[Start of Attachment]
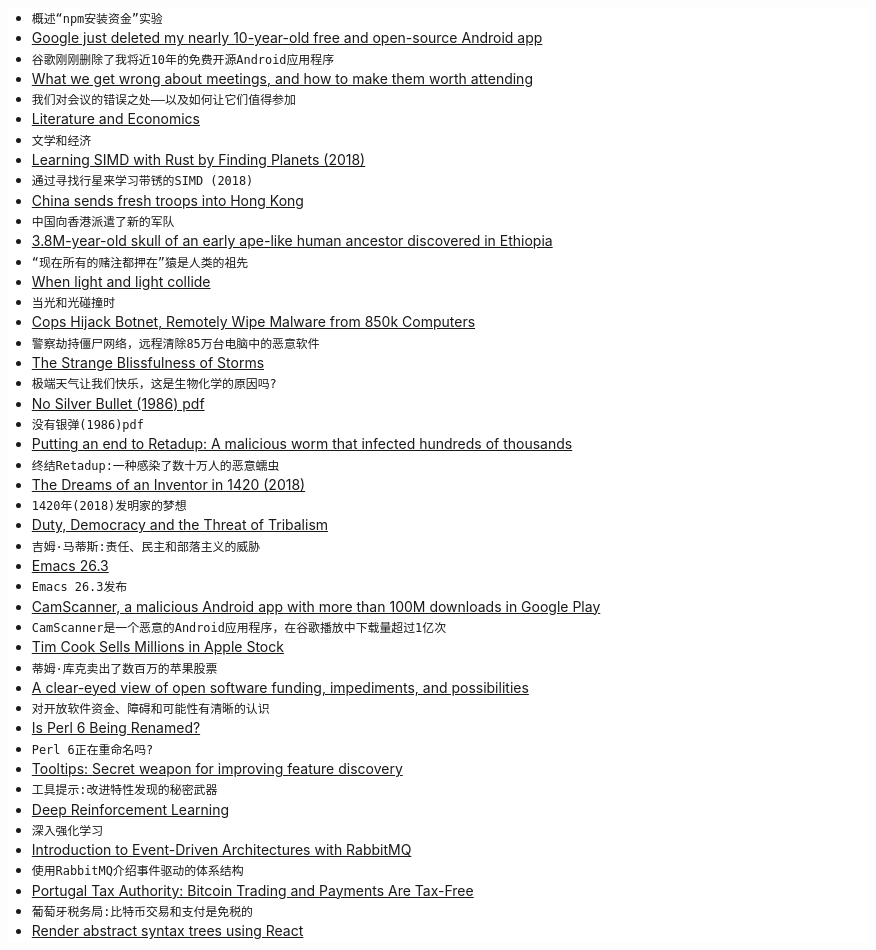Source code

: - `概述“npm安装资金”实验`
- [Google just deleted my nearly 10-year-old free and open-source Android app](https://medium.com/@mmathieum/google-just-deleted-my-nearly-10-year-old-free-open-source-android-app-7fbc52edc50a)
- `谷歌刚刚删除了我将近10年的免费开源Android应用程序`
- [What we get wrong about meetings, and how to make them worth attending](http://timharford.com/2019/08/what-we-get-wrong-about-meetings-and-how-to-make-them-worth-attending/)
- `我们对会议的错误之处——以及如何让它们值得参加`
- [Literature and Economics](https://lareviewofbooks.org/article/literary-economy-on-the-routledge-companion-to-literature-and-economics/)
- `文学和经济`
- [Learning SIMD with Rust by Finding Planets (2018)](https://medium.com/@Razican/learning-simd-with-rust-by-finding-planets-b85ccfb724c3)
- `通过寻找行星来学习带锈的SIMD (2018)`
- [China sends fresh troops into Hong Kong](https://www.cnbc.com/2019/08/29/hong-kong-protests-chinese-pla-sends-new-military-troops-into-sar.html)
- `中国向香港派遣了新的军队`
- [3.8M-year-old skull of an early ape-like human ancestor discovered in Ethiopia](https://www.bbc.co.uk/news/science-environment-49486980)
- `“现在所有的赌注都押在”猿是人类的祖先`
- [When light and light collide](https://particlebites.com/?p=6227)
- `当光和光碰撞时`
- [Cops Hijack Botnet, Remotely Wipe Malware from 850k Computers](https://www.vice.com/en_us/article/wjwd7x/cops-hijack-retadup-botnetwipe-malware-from-850000-computers)
- `警察劫持僵尸网络，远程清除85万台电脑中的恶意软件`
- [The Strange Blissfulness of Storms](http://earth.nautil.us/article/429/the-strange-blissfulness-of-storms)
- `极端天气让我们快乐，这是生物化学的原因吗?`
- [No Silver Bullet (1986) pdf](http://worrydream.com/refs/Brooks-NoSilverBullet.pdf)
- `没有银弹(1986)pdf`
- [Putting an end to Retadup: A malicious worm that infected hundreds of thousands](https://decoded.avast.io/janvojtesek/putting-an-end-to-retadup-a-malicious-worm-that-infected-hundreds-of-thousands/)
- `终结Retadup:一种感染了数十万人的恶意蠕虫`
- [The Dreams of an Inventor in 1420 (2018)](https://publicdomainreview.org/2018/01/24/the-dreams-of-an-inventor-in-1420/)
- `1420年(2018)发明家的梦想`
- [Duty, Democracy and the Threat of Tribalism](https://www.wsj.com/articles/jim-mattis-duty-democracy-and-the-threat-of-tribalism-11566984601?mod=rsswn)
- `吉姆·马蒂斯:责任、民主和部落主义的威胁`
- [Emacs 26.3](https://lists.gnu.org/archive/html/emacs-devel/2019-08/msg00577.html)
- `Emacs 26.3发布`
- [CamScanner, a malicious Android app with more than 100M downloads in Google Play](https://www.kaspersky.com/blog/camscanner-malicious-android-app/28156/)
- `CamScanner是一个恶意的Android应用程序，在谷歌播放中下载量超过1亿次`
- [Tim Cook Sells Millions in Apple Stock](https://www.marketwatch.com/articles/apple-ceo-tim-cook-sells-apple-stock-51567009228)
- `蒂姆·库克卖出了数百万的苹果股票`
- [A clear-eyed view of open software funding, impediments, and possibilities](https://blog.licensezero.com/2019/08/26/but-you-said.html)
- `对开放软件资金、障碍和可能性有清晰的认识`
- [Is Perl 6 Being Renamed?](http://blogs.perl.org/users/ovid/2019/08/is-perl-6-being-renamed.html)
- `Perl 6正在重命名吗?`
- [Tooltips: Secret weapon for improving feature discovery](https://uxdesign.cc/tooltips-your-secret-weapon-for-improving-deature-discovery-e1c380562f2e)
- `工具提示:改进特性发现的秘密武器`
- [Deep Reinforcement Learning](https://blog.dominodatalab.com/deep-reinforcement-learning/)
- `深入强化学习`
- [Introduction to Event-Driven Architectures with RabbitMQ](https://blog.theodo.com/2019/08/event-driven-architectures-rabbitmq/)
- `使用RabbitMQ介绍事件驱动的体系结构`
- [Portugal Tax Authority: Bitcoin Trading and Payments Are Tax-Free](https://cointelegraph.com/news/portugal-tax-authority-bitcoin-trading-and-payments-are-tax-free/)
- `葡萄牙税务局:比特币交易和支付是免税的`
- [Render abstract syntax trees using React](https://github.com/codejamninja/react-ast)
[End of Attachment]
Count the lines in the data that contain the word "year" and reply with the number alone.

# [Output]
2